§ TO DO: Working from the records below, repeat exactly the lines starting at the line that contains "Pupils know how" and ending at the line that contains "The behaviour of pupils requires improvement.", inclusive.

=== RECORDS PROVIDED ===

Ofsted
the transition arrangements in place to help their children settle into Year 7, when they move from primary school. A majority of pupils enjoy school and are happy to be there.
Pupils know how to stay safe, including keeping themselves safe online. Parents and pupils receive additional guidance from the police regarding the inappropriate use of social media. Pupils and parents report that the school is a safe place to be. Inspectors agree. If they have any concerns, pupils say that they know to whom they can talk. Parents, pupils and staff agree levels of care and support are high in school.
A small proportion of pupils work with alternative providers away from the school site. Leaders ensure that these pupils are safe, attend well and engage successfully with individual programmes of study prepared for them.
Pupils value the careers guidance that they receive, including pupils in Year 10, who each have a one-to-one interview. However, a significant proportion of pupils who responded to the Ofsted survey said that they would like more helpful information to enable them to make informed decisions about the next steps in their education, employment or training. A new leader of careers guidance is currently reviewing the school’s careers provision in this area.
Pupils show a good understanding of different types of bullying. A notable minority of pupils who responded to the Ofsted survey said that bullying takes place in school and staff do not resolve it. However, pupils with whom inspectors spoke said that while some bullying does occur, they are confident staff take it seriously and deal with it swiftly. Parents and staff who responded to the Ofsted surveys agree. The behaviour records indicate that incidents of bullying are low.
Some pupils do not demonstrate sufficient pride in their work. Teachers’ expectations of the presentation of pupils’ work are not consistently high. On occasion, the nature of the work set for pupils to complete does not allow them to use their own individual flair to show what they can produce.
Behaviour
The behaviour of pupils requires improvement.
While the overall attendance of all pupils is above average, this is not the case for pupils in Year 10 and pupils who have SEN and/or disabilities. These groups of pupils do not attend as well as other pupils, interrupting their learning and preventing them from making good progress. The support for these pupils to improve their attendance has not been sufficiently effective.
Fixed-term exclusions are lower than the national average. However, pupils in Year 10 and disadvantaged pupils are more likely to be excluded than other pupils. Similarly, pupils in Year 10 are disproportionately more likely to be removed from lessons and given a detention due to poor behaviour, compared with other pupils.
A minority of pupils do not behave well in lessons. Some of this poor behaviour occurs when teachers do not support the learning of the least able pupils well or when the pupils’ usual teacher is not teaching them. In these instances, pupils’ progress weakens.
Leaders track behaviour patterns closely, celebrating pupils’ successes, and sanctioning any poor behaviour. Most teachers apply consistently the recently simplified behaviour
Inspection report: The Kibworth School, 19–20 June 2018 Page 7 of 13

===

§ ANSWER TO THIS EXERCISE:
Pupils know how to stay safe, including keeping themselves safe online. Parents and pupils receive additional guidance from the police regarding the inappropriate use of social media. Pupils and parents report that the school is a safe place to be. Inspectors agree. If they have any concerns, pupils say that they know to whom they can talk. Parents, pupils and staff agree levels of care and support are high in school.
A small proportion of pupils work with alternative providers away from the school site. Leaders ensure that these pupils are safe, attend well and engage successfully with individual programmes of study prepared for them.
Pupils value the careers guidance that they receive, including pupils in Year 10, who each have a one-to-one interview. However, a significant proportion of pupils who responded to the Ofsted survey said that they would like more helpful information to enable them to make informed decisions about the next steps in their education, employment or training. A new leader of careers guidance is currently reviewing the school’s careers provision in this area.
Pupils show a good understanding of different types of bullying. A notable minority of pupils who responded to the Ofsted survey said that bullying takes place in school and staff do not resolve it. However, pupils with whom inspectors spoke said that while some bullying does occur, they are confident staff take it seriously and deal with it swiftly. Parents and staff who responded to the Ofsted surveys agree. The behaviour records indicate that incidents of bullying are low.
Some pupils do not demonstrate sufficient pride in their work. Teachers’ expectations of the presentation of pupils’ work are not consistently high. On occasion, the nature of the work set for pupils to complete does not allow them to use their own individual flair to show what they can produce.
Behaviour
The behaviour of pupils requires improvement.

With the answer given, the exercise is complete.